Not only should the WSM be familiar with each of these helping agencies, but the familiarity should also be reciprocal. For example, if Civil Engineering is planning a construction project that falls within a QD arc, they need to make the WSM aware early on so the explosives site planning process can be initiated. No WSM succeeds on his or her own; weapons safety is truly a team effort involving all the helping agencies on base that have a stake in the AE mission. In turn, the helping agencies involved make up the team that provides the best advice possible to the responsible commander so he or she can make a good risk decision when the time comes.
Another consideration the WSM must take into account is the responsible level of command for a given risk. Some AE risk decisions involve a great deal of risk that cannot be mitigated without degrading the mission. In all cases, the level of command that should be making that risk decision must be accurately determined. The greater the risk, the higher the level of command that is responsible for making the decision. In many cases, that decision will be at the flag officer echelon. As a general rule of thumb, in the event of a mishap, ask who will ultimately answer the mail. Consider not only resources on base (such as personnel, equipment, and infrastructure), but possible effects off base as well.

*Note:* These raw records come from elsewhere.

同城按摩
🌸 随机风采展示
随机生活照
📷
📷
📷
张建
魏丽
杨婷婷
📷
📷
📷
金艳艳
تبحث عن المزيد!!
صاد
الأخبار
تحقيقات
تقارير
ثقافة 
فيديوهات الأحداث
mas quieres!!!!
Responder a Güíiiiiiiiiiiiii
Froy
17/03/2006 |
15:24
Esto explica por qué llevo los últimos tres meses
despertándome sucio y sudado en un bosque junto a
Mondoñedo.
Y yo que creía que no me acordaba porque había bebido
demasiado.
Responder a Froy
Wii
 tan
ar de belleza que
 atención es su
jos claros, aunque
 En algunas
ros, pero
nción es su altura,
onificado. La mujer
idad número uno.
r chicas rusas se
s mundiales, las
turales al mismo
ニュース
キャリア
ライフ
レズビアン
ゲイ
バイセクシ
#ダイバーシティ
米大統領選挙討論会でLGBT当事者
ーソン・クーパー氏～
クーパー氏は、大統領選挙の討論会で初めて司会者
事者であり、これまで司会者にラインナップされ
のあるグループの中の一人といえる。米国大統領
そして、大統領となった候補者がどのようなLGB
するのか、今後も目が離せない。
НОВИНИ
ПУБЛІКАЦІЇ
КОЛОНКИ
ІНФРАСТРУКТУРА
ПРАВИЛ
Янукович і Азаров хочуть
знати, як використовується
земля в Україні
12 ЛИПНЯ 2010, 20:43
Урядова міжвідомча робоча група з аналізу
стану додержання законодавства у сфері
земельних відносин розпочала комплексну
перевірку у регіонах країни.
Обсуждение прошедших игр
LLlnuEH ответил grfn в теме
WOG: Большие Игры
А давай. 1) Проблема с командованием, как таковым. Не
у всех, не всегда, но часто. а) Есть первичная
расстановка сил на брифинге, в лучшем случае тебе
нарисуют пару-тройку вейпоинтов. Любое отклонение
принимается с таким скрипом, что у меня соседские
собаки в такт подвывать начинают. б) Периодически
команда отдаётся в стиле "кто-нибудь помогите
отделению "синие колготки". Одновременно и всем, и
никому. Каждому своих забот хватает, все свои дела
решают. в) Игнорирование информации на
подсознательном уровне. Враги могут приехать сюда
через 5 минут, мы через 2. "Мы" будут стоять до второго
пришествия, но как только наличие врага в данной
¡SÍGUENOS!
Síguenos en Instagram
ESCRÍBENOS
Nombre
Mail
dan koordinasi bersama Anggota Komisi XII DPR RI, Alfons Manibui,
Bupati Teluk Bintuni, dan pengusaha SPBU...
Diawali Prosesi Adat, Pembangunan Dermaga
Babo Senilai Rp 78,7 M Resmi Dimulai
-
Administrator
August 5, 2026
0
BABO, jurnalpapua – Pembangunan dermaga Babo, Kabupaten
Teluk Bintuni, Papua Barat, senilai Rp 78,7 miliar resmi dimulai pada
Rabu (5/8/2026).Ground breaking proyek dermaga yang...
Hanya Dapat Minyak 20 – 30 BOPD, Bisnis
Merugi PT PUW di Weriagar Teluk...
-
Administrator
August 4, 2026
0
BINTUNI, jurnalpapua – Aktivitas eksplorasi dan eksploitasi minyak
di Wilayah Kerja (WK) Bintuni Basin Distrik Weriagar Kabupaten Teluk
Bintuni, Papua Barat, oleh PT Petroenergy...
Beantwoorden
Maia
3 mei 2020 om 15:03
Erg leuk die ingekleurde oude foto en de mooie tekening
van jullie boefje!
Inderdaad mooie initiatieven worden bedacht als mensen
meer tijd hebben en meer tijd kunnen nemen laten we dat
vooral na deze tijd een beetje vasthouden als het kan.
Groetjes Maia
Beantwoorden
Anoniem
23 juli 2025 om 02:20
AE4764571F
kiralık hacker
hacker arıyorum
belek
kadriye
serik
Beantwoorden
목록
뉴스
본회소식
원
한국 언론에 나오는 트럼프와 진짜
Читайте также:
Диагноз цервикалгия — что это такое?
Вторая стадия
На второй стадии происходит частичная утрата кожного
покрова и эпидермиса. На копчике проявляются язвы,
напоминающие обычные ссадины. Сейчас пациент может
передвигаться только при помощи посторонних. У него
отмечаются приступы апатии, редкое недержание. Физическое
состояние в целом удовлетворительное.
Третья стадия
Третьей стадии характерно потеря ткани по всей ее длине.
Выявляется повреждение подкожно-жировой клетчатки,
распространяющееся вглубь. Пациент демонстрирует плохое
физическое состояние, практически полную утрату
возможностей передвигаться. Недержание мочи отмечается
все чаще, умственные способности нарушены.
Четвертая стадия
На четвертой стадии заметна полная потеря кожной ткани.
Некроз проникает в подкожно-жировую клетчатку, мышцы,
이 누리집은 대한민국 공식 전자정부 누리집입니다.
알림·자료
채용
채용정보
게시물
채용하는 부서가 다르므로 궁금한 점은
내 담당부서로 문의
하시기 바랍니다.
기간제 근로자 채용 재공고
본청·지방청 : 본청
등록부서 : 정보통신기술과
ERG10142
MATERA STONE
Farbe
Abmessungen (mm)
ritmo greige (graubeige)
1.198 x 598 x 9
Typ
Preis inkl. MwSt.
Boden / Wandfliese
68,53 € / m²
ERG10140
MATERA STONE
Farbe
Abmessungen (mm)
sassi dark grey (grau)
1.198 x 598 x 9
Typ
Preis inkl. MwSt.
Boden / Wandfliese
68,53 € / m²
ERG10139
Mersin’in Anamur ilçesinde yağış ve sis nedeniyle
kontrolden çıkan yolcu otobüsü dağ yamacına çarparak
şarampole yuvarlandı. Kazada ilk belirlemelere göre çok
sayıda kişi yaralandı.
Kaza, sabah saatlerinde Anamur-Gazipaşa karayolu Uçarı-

As you can see, weapons safety is a multifaceted environment, but it all boils down to managing risk. Commanders may be as involved or uninvolved as they see fit; however, it is the WSM’s responsibility to be as involved as possible to ensure all AE-related risks are defined and mitigated within reason. With the assistance of a team of ADWSRs and helping agency SMEs, the WSM provides an essential link between commanders and successful mission accomplishment.